The transatlantic collaboration between Danfoss and GE will be part of New York Power Electronics Manufacturing Consortium (NY-PEMC) in upstate New York, which will focus on the development of next-generation semiconductor materials and packaging to enable the creation of smaller, faster, and more efficient mobile devices. The private-public consortium and other similar programs were established in 2014 by the state of New York with a total investment of more than $20 billion for the creation of high-tech jobs.
Danfoss Silicon Power, based in Flensburg, Germany, will establish SiC power modules packaging operations in Utica, New York, by early 2018, and is expected to create hundreds of jobs in the coming years. GE will provide SiC chips for the modules.

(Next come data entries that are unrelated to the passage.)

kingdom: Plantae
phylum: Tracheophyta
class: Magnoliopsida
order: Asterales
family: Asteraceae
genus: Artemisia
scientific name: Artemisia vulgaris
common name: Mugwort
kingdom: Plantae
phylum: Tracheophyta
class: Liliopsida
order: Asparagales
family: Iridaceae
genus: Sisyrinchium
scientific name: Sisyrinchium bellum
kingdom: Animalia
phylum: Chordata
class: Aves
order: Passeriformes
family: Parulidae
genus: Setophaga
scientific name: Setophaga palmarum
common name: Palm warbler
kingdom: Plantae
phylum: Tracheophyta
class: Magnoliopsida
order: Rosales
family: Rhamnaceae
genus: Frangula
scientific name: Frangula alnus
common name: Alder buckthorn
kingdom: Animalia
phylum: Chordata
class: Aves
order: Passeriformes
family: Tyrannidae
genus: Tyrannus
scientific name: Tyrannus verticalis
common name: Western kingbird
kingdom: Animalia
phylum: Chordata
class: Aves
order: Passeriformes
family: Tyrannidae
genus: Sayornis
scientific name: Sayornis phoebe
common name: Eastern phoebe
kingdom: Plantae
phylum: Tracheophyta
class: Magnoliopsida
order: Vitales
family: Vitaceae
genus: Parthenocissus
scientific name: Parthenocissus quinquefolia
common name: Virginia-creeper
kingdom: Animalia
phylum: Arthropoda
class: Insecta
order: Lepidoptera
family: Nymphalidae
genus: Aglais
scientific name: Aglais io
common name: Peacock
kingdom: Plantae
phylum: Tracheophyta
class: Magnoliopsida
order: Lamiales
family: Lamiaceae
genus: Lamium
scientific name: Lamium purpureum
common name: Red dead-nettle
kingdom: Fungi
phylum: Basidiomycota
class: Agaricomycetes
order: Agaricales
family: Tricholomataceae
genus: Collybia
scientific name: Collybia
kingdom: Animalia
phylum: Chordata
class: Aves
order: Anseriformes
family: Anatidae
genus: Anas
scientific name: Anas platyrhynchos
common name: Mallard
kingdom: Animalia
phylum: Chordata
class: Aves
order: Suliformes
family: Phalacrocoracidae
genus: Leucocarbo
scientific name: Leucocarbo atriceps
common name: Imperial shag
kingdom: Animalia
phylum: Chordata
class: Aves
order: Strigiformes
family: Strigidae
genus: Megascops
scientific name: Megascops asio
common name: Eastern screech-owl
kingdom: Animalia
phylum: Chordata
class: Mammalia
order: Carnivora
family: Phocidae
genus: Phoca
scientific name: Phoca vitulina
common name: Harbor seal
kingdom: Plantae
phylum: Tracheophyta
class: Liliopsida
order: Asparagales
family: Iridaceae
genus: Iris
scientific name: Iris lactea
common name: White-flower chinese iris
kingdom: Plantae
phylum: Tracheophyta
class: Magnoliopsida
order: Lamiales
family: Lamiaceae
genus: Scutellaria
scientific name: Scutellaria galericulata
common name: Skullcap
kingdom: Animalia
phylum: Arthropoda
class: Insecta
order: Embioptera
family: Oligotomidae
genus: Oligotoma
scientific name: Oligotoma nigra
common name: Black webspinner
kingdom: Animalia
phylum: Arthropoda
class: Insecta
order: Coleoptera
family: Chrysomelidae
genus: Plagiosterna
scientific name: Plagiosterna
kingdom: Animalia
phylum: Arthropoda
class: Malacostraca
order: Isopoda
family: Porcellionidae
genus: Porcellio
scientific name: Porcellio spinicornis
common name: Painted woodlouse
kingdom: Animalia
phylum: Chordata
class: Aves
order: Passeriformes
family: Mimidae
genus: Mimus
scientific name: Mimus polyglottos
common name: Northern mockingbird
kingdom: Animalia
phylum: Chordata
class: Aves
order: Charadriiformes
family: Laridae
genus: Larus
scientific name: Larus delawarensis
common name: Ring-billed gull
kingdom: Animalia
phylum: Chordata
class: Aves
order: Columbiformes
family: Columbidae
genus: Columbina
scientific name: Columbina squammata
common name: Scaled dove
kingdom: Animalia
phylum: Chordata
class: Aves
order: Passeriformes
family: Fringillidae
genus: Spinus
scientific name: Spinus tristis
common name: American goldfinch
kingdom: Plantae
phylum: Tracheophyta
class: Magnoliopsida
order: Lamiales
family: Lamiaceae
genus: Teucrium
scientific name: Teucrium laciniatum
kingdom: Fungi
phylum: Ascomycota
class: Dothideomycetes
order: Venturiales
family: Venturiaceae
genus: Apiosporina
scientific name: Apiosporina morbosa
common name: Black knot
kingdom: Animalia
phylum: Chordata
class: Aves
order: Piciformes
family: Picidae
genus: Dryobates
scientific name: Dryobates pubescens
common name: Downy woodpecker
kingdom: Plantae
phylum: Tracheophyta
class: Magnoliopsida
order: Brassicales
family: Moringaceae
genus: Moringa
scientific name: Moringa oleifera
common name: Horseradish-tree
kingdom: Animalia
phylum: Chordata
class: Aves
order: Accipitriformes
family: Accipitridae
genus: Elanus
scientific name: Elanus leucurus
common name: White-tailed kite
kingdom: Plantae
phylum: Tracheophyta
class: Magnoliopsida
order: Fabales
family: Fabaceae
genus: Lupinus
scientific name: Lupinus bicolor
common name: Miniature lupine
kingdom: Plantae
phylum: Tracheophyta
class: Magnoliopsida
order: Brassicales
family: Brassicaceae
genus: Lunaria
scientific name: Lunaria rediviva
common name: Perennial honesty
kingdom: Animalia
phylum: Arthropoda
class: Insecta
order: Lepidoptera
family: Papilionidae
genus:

“This is a very important step for Danfoss, as the U.S. is our biggest market and essential to our business. The cooperation with GE has great strategic impact for Danfoss; it is important for our future growth plans in the U.S., and we have big expectations for the further developments in this highly-specialized area,” says Danfoss Executive Vice President and COO Kim Fausing.
With 330,000 employees, GE is one of the world’s leading industrial companies. It has invested millions of dollars to develop ultra-thin SiC chips, which will be used in the power modules manufactured by Danfoss.
"Today the U.S. demand for power modules is mainly driven through Japanese and German imports. With this investment, Danfoss will offer the U.S. market a strong local partner, capable of providing best-in-class packaging technology and high volume, high quality manufacturing," says Claus A. Petersen, general manager and vice president of Danfoss Silicon Power. (Watch a video of Petersen explaining more about the collaboration.)
The SiC power modules are the answer to the global demand for smaller, faster, and more effective electronic devices. For example, SiC power modules can reduce power consumption in electric cars by 10 percent and the energy consumption in data centers by 5 percent, just as they can lower the weight of an airplane by more than half a ton. In the future, the power modules are also expected to be applied in other sectors like shipping, offshore, and hospitals.